The Model of Mitt Romney
This former candidate for the Republican nomination, after what appears to be a slow and deliberate personal process, appears to have decided that the most important thing for the Republican party right now is that it not convene it’s convention with Trump having a majority of the delegates. Having reached that conclusion, he has spoken strongly and articulately of his beliefs, and has brought his full political power to work redirecting votes against Trump to most effectively accomplish that goal. Whether you like Romney or not, whether you agree with his views or not, I put him forward as a shining example of a role model for behavior. I see Romney acting without prospect of personal gain, but rather from a principled position, , with a clearly defined goal and doing so peacefully within the democratic process. I hold Mitt Romney up as a role model for all of us:
- He has slowed down, thought things through, and allowed the situation to unfold until he sees clear need for action;
- He has moved beyond his raw emotion and is acting from a deliberate, thoughtful and rational place;
- He has developed a plan and is executing on it;
- He recognizes that it is of paramount importance to the legitimacy of his campaign that it operate fully within not just the letter, but also the spirit of non-violence and the American political process;
- And in all of this he is acting from his own heart and conviction and is not swayed by populism and sound bites on either side.
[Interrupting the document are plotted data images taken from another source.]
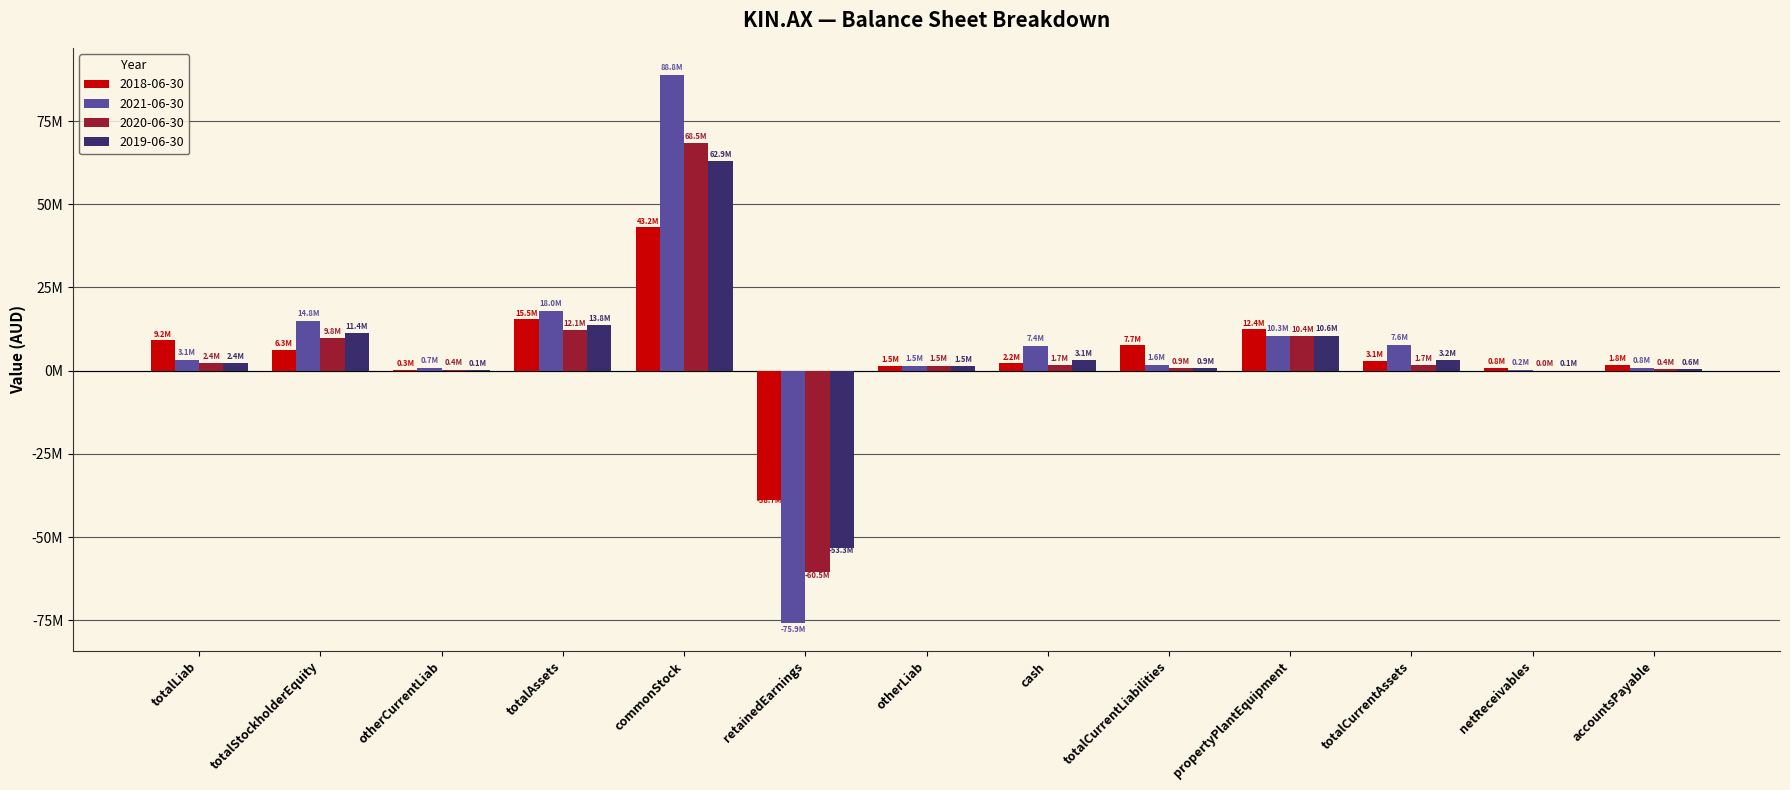

What is the value of the 2019-06-30 bar at the 11th from the left?

3226715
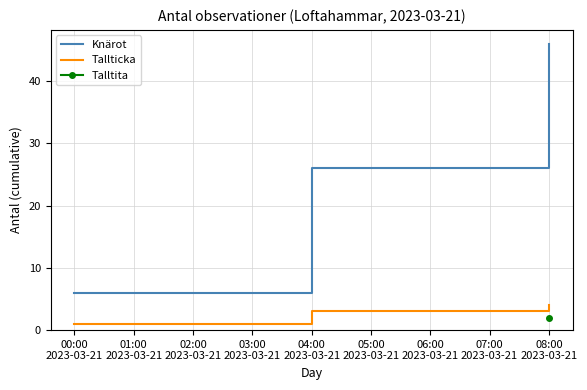

The Knärot series shows 21 at 08:00 2023-03-21. True or false?

False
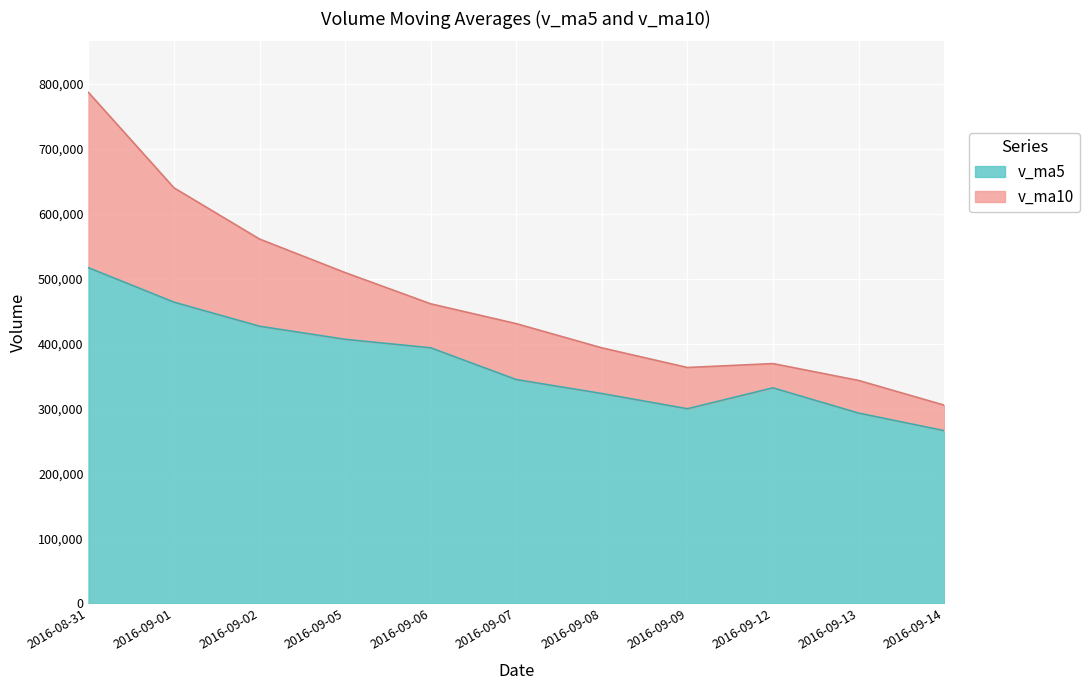

At which category is the sum across all series the highest?

2016-08-31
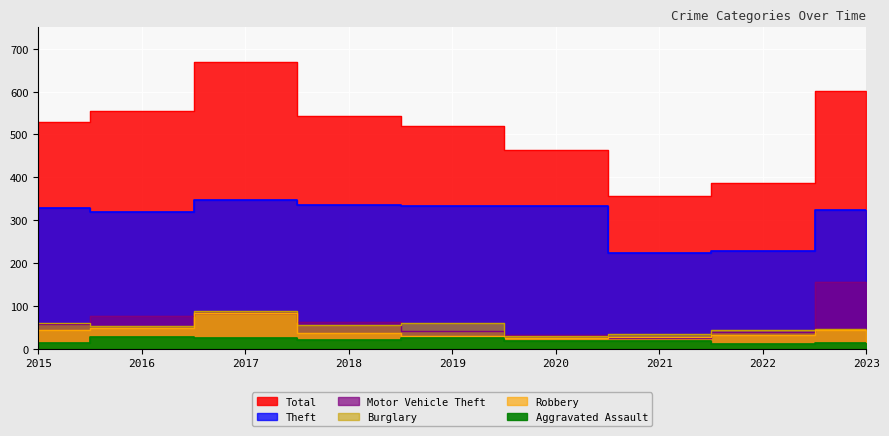

What are all the series names shown in the legend?

Total, Theft, Burglary, Motor Vehicle Theft, Robbery, Aggravated Assault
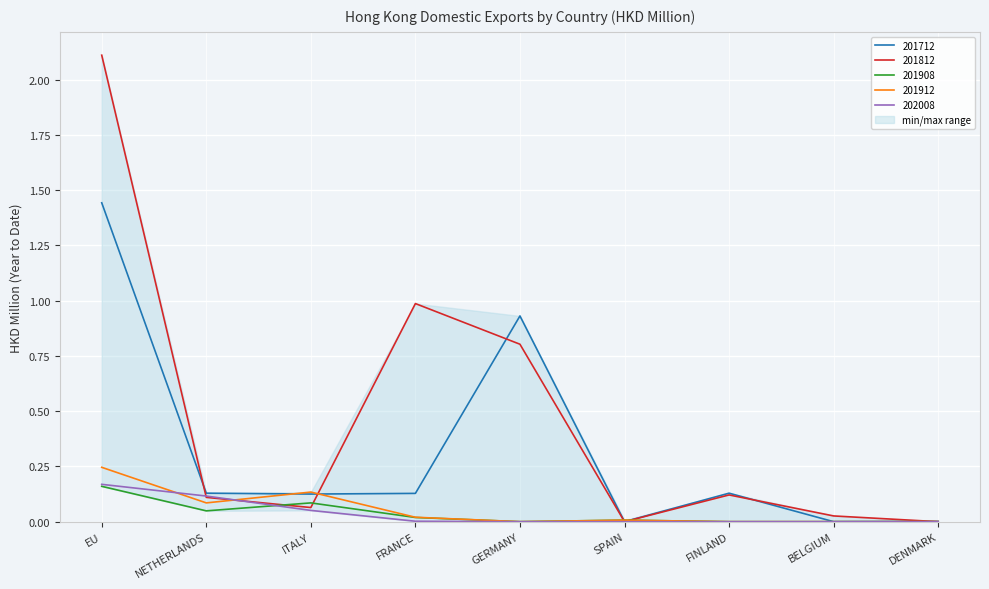

What is the difference between the second highest and minimum values in the 202008 series?

0.1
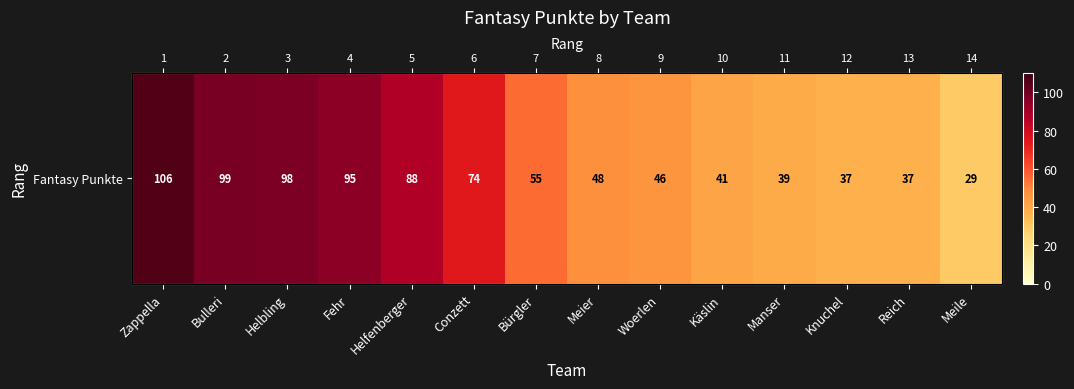

True or false: the data shows 49 at Bulleri.

False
If Donald Trump does take a majority to the Republican Convention, and beyond that secures the nomination, I will watch Mitt Romney with great interest. I feel confident that he will continue to respond strongly as one who has great love for and faith in a political system that has served this country for almost 250 years.
And while we can look to the rhetoric of Bernie Sanders and Hillary Clinton to escalate, I also expect them both to continue to urge those who support Trump to express their views at the ballot, and for those who oppose him to do likewise. Perhaps one positive consequence of this current situation will be to increase voter turnout from the 50-60% range!